Trackers
- Trackers Shantorian
- Author: Patrick Carman
- Country: United States
- Language: English
- Genre: Techno-thriller
- Publisher: Scholastic
- Published: 2010–2011
- No. of books: 2

= Trackers (book series) =

Book series by Patrick Carman

Trackers is a duology of children's novels by American writer Patrick Carman. The eponymous first book in the series was published in 2010, followed by a second entry Shantorian in 2011.

The series contains an interactive component, as readers are directed to visit a Trackers website, where they can access additional media such as video.

==Synopsis==
The series follows a group of four tech-savvy friends who band together to test out their new technology. Calling themselves the Trackers, the group finds themselves in trouble when their team is infiltrated. Their research brings them to a group called the ISD, the Internet Security Directive, which begs them to join them in their quest to defeat and capture a former ISD member, the hacker Shantorian.

== Books ==
- Trackers (2010)
- Shantorian (2011)

== Publication ==
The first entry in the series, Trackers, was first published in print and ebook format in the United States in 2010, through Scholastic. The second book, Shantorian, was published the following year, also through Scholastic.

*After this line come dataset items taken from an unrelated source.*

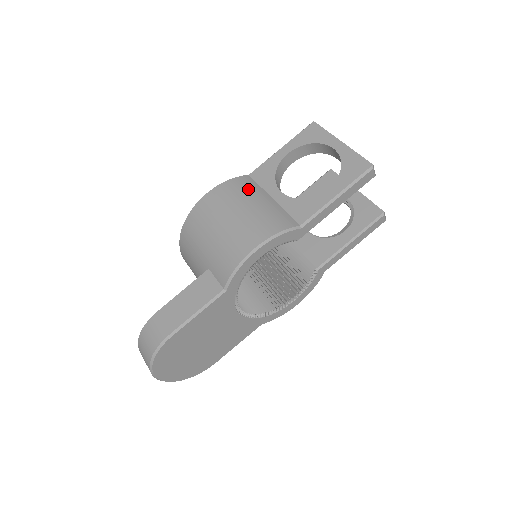
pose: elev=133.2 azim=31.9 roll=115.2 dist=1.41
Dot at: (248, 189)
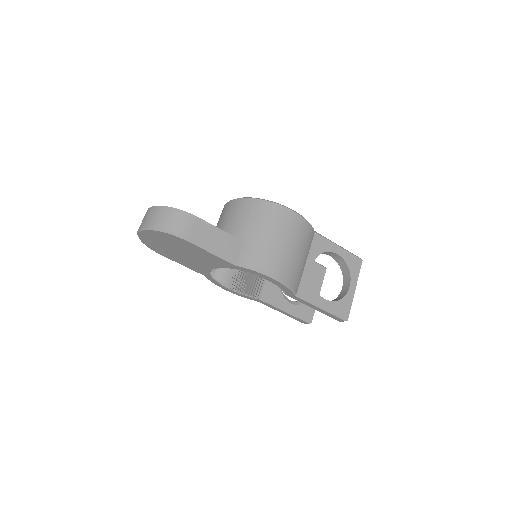
Dot at: (308, 242)
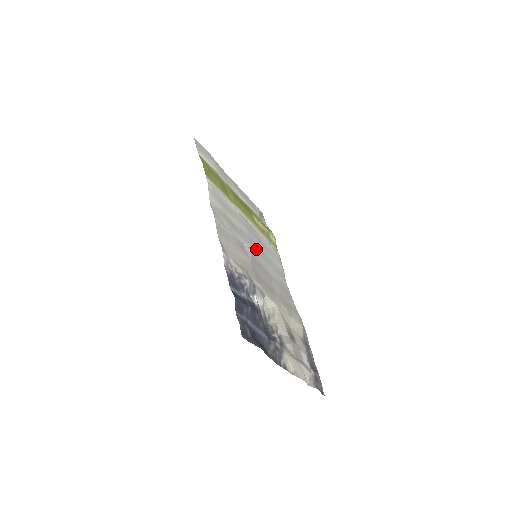
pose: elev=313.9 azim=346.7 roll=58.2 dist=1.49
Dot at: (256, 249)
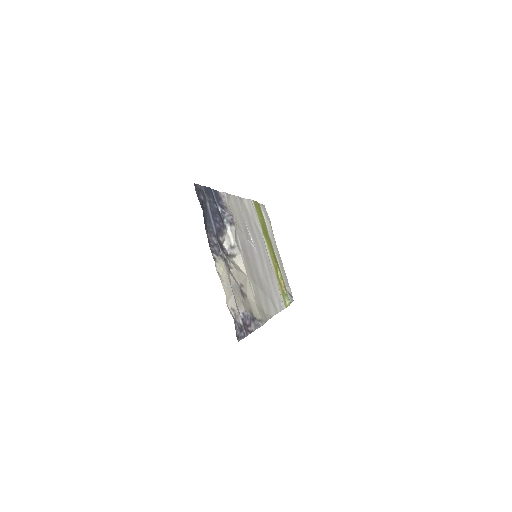
Dot at: (260, 259)
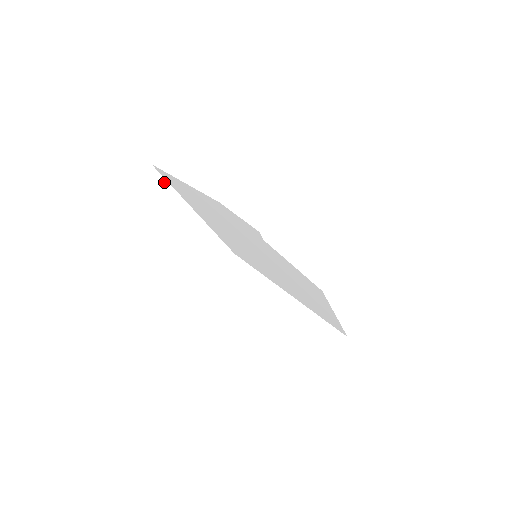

A French language translation of both entries in the Trackers series was published in 2012 and 2013, respectively, through Bayard jeunesse.

== Development ==
When developing the series Carman chose to implement an interactive component to the series. At several points during the novels readers are given the option to visit a website where they can compete against each other in mini-games or view videos. Carman opted for this as he felt that children would not find stopping and starting a read as disruptive, as "that's the way they're wired". The mini-games, dubbed 'missions' on the website, became a popular part of the website, with some scores becoming so high that the creative team had to investigate to ensure that the scores were not a result of hacking.

There are currently no plans to write a third entry in the series; Carman ended the second novel, Shantorian, with a letter from the character Adam that provided an end to the story.